Over the last few weeks, we began drawing a mural that will span an entire building.  Students stay after school, recieving no money, no extra credit; just the satisfaction of excercising their creativity.  It's hard, at times, for me to step back and let them make mistakes.  I'm a recovering perfectionist. 

Last week, for the first time, students tagged the walls on the mural sketch.  Teachers warned me about this, often with a "these kids" statement.  I clung to hope so badly.  I wanted this mural to prove that "these kids" are actually pretty amazing.  They're not a bunch of street thugs and gangsters.  It became a sort of mini moral crusade. 

So when the wall was tagged up, the students gave up at first.  I shared with them the fact that many times when someone attempts to do something good, there is resistance.  I shared the story of Martin Luther King, of Gandhi and of Susan B. Anthony.  I told them about Nehemiah and his resistance (inadvertantly slipping in a religious reference).  They liked the idea of armed guards.  I realize that painting a mural is not the same thing and that no one is going to spray us with fire hoses, but the students got the point.  A small band of them stuck with it. 
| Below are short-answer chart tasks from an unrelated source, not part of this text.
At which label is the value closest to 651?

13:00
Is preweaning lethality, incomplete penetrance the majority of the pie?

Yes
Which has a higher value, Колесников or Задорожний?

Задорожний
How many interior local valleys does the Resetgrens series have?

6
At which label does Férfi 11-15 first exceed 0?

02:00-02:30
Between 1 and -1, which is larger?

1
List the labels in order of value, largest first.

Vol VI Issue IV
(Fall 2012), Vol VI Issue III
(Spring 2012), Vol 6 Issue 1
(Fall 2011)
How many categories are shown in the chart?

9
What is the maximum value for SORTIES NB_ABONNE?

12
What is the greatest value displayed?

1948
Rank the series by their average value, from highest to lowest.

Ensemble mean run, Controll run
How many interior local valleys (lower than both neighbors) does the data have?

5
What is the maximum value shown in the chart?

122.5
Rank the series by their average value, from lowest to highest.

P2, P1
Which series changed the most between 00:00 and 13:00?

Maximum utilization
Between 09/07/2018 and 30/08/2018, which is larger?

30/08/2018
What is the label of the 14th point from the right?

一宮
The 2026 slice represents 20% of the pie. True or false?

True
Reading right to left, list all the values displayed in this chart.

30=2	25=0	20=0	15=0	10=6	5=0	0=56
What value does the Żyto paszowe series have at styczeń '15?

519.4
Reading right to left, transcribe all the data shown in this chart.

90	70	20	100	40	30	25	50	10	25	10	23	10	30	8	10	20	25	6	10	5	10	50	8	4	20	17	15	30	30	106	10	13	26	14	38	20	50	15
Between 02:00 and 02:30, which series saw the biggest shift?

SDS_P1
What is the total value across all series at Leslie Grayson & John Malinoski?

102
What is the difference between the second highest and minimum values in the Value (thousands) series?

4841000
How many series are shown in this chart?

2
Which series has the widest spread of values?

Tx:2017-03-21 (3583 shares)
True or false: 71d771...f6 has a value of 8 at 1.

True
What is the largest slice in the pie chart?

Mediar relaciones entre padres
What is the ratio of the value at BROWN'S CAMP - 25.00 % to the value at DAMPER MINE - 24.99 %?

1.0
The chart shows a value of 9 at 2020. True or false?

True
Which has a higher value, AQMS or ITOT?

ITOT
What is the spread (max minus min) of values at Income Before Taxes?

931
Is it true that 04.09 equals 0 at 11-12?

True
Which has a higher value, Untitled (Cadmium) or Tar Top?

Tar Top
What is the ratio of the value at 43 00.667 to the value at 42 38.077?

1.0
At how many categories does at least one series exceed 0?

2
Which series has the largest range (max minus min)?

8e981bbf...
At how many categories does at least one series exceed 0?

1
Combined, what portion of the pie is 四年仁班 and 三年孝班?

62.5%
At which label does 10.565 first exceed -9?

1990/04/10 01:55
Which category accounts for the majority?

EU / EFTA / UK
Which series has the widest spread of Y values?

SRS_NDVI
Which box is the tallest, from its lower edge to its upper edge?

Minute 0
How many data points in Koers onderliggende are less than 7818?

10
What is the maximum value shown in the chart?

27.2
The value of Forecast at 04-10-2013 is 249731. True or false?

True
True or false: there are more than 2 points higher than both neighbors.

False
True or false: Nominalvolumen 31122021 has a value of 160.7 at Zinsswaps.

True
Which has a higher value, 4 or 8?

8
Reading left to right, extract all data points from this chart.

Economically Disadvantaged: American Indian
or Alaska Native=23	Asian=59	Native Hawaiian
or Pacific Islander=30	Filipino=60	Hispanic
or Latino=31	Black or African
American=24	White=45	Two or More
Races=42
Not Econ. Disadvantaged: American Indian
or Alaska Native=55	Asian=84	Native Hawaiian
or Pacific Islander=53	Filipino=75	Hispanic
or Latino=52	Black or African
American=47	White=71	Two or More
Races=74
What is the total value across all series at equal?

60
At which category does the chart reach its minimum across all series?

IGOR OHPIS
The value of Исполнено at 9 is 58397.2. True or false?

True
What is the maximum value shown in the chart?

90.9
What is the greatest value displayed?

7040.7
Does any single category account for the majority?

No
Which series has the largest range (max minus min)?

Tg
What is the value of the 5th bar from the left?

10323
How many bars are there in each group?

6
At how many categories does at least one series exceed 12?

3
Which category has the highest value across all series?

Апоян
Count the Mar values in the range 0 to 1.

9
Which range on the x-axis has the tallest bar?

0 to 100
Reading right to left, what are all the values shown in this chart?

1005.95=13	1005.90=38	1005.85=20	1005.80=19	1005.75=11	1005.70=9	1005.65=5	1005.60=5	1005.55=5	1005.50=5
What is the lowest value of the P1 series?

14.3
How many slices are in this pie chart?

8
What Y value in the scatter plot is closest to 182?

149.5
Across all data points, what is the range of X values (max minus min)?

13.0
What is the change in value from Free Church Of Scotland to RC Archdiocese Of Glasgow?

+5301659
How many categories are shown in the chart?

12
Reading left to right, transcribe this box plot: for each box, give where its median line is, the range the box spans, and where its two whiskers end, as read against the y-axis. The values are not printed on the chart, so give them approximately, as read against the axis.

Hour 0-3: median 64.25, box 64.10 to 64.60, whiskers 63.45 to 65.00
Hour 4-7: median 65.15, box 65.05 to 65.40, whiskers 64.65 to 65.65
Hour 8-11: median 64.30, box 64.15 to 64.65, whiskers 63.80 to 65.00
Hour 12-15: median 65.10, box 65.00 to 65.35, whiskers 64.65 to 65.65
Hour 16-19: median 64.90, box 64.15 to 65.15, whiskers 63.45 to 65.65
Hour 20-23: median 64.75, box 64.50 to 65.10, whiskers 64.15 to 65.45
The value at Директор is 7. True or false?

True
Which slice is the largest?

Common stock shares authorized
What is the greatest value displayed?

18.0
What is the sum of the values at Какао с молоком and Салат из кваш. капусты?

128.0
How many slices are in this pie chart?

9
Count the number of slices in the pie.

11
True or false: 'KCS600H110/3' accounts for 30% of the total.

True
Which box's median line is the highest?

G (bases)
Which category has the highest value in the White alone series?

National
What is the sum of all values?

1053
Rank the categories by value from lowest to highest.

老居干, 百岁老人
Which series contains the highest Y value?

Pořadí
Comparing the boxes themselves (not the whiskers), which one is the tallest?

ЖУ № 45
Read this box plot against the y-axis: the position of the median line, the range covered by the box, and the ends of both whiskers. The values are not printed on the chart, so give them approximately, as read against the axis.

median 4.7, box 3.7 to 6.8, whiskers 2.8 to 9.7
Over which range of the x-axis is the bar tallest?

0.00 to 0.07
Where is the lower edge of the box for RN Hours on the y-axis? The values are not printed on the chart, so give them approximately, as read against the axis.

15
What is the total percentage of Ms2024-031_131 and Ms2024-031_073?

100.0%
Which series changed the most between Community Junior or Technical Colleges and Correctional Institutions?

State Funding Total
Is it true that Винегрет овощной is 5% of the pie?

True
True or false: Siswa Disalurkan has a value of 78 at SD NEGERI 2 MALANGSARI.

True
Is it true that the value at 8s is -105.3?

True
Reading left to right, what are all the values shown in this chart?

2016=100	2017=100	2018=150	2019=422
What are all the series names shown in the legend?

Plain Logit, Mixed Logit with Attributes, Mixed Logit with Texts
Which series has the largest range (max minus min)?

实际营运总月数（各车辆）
I feel mixed about where I teach.  There are moments when it is so ghetto.  Students light fire crackers, tag on walls and light trash cans on fire.  In driving to work, I notice kids jay walking with complete disregard for the law.  At the same time, I love how students in this area share with each other and how faithful they are to friends.  I love the fact that students see this project as a gift rather than an obligation.  I guess that's why I feel so ambivalent toward Maryvale.  It's a place of hope and despair; beauty and ugliness; creativity and destruction.